James Anderson has admitted he fears for the future of Test cricket as players and spectators favour the shorter formats.
While Anderson, a veteran of 134 Tests, insists a career as a T20 specialist would never have appealed to him, he concedes younger players could be seduced by a format of the game that is, as he puts it, “easier on the body and brain and a lot easier on the pocket”. As a result, he feels it appears “less likely” that all three formats of the game will survive.
And while Anderson defended the ECB’s apparent prioritisation of white-ball cricket in recent times – “what the ECB did was the right thing as our white-ball form was horrendous” – he has also called on the governing body to do something to ensure Test cricket isn’t “pushed to one side”.
Anderson’s comments are, in part, inspired by recent announcements from Alex Hales, Adil Rashid and Morne Morkel who have all committed themselves, in the short term at least, to a future outside Test cricket. But Anderson was also alarmed by the paucity of spectators attending the first day of the Test series between South Africa and Australia in Durban.
“That’s potentially the most exciting series around the world,” Anderson says, “but crowds around the world seem to be dwindling.
“It’s a really tricky time for cricket. And yes, I do worry that it could become a one-format game. People have asked for a long time if three formats can survive and, the more time goes on, the less likely it looks. I’d hate to see it. I’d hate to see cricket being a one-format game.”
Although unsurprised by recent developments he feels there is a danger such prioritisation of T20 cricket will “set an example” to young players.
“I am not surprised at all. I thought it would happen with the way contracts have gone and I am sure there will be other people that follow in the future,” he said. “There are incentives in white-ball cricket now, especially being able to play all the Twenty20 stuff around the world. It’s getting quite lucrative in terms of the money you can earn.
“The danger for us is that it becomes, not an epidemic, but popular among players to do this. I do worry if more and more players do this, whether that sets the kind of example we want for younger guys coming through into the game. Will they want to go on and play Test cricket and put in the hard graft of playing five days on tough pitches? Or will they want to go forward in a game that would potentially be more lucrative for them?
“If you speak to the young guys coming through, the chance to play Test cricket is still what motivates them. I just worry they will get caught up in T20 as it’s easier on the body and brain. And a lot easier on the pocket as well.”
Might the ECB have done more to prevent the trend? By pushing Championship cricket into the margins of the season, creating a window of white-ball cricket in mid-summer and offering white-ball central contracts they have at least opened themselves to the accusation of prioritising the shorter formats.
But while Anderson agrees it would “definitely” help England if they could play more Championship cricket in mid-summer, he is sympathetic to the administrators’ juggling act when it comes to scheduling the season and feels a greater investment in white-ball cricket was necessary. He does, however, urge the ECB get the balance right.
“From an England point of view, they had to put money into white-ball cricket because our performances in World Cups has not been good enough,” Anderson said. “What the ECB did was the right thing as our white-ball form was horrendous. That World Cup in 2015 was dreadful and something needed to be done. They’ve gone about it the right way.

### RAW DATA
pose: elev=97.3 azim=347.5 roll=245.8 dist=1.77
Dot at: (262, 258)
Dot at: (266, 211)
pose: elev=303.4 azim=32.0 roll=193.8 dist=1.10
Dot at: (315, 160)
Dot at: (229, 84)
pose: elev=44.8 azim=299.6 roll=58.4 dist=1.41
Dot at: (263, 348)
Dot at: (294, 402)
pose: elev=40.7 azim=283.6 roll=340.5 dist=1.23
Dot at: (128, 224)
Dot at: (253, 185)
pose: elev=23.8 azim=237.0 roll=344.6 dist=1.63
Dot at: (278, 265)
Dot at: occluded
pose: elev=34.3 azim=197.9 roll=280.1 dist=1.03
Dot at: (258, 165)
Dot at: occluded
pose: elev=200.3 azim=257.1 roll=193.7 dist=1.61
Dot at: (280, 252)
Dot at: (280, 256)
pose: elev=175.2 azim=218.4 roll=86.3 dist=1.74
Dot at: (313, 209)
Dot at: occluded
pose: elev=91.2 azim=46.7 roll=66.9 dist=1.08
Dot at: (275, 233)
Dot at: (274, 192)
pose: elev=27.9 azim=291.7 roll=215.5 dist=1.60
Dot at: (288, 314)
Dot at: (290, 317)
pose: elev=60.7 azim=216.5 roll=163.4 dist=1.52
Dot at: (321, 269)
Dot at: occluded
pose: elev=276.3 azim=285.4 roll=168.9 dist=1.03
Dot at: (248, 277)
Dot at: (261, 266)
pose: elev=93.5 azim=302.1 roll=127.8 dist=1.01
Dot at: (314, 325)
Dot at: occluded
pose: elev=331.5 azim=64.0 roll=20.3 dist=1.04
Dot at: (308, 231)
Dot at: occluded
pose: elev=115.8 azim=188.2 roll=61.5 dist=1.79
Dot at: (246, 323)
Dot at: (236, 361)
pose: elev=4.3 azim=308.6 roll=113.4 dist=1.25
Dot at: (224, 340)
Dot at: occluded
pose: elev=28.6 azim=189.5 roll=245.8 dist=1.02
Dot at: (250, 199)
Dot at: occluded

### PROBLEMS TO WORK ON
a - Transcribe the passage of the Anderson article that opens with the words containing "And while Anderson" and closes with "Australia in Durban.".
b - Go on with the article on James Anderson's worries for Test cricket, starting after its last sentence.

### EXPECTED RESULTS
a -
And while Anderson defended the ECB’s apparent prioritisation of white-ball cricket in recent times – “what the ECB did was the right thing as our white-ball form was horrendous” – he has also called on the governing body to do something to ensure Test cricket isn’t “pushed to one side”.
Anderson’s comments are, in part, inspired by recent announcements from Alex Hales, Adil Rashid and Morne Morkel who have all committed themselves, in the short term at least, to a future outside Test cricket. But Anderson was also alarmed by the paucity of spectators attending the first day of the Test series between South Africa and Australia in Durban.

b -
“But we have to be careful not to go too one-day. We have to find a balance because there is such a legacy of Test cricket in this country and we can’t lose that. These competitions around the world are fantastic to watch but, as good as they are, I would hate to see Test cricket suffer more than it is at the minute.
“There has to be a balance and I hope Test cricket doesn’t get pushed to one side almost. With the new T20 competition coming in as well in 2020 there is a danger that there is this huge focus on white-ball cricket so I just hope that the ECB are aware of this – I’m sure they are – and are willing to do something about it.
“In an ideal world, yes, we would definitely play more four-day cricket in mid-summer. But the actual logistics of doing that, when you have a T20 competition to fit in and you want to do that round the summer holidays, are quite tricky? Do you put the 50-over stuff in at the start when it’s going to be 180 v 160 on green seamers? Do people want to see that? I definitely think we have to play more four-day cricket in the height of summer but the actual logistics behind that are quite tricky.”
Despite the incentives – both financial and in terms of stress on the body – Anderson is adamant that, even if he was starting his career now, he would not be seduced into a future as a T20 specialist.
“I was brought up in an era where Test cricket was the pinnacle,” he says. “Even as a teenager that’s all I wanted to do. One-day cricket I enjoyed, but it was always Test cricket for me that interested me and the reason why I wanted to play.
“I have always played cricket to challenge myself. I have always wanted to improve and succeed at the highest level. And for me, the highest level is Test cricket. It has just got that extra something about it. It is tougher mentally, it is tougher physically and when you win a five-day game you feel a real sense of achievement. I certainly wouldn’t get that from bowling four overs for 56. So no, I would absolutely not go down that route.
“There is still a huge amount of support out there for all three formats. When we play Test cricket in England there are lots of kids who watch a full day’s play. I am sure there is still interest out there.
“From an England perspective, we need to start winning series more consistently to give people that ambition. And it’s the players’ duty, first and foremost, to champion all three formats when we get the chance. All we can do as players is try to promote the game. Then it’s down to people to keep coming to watch.”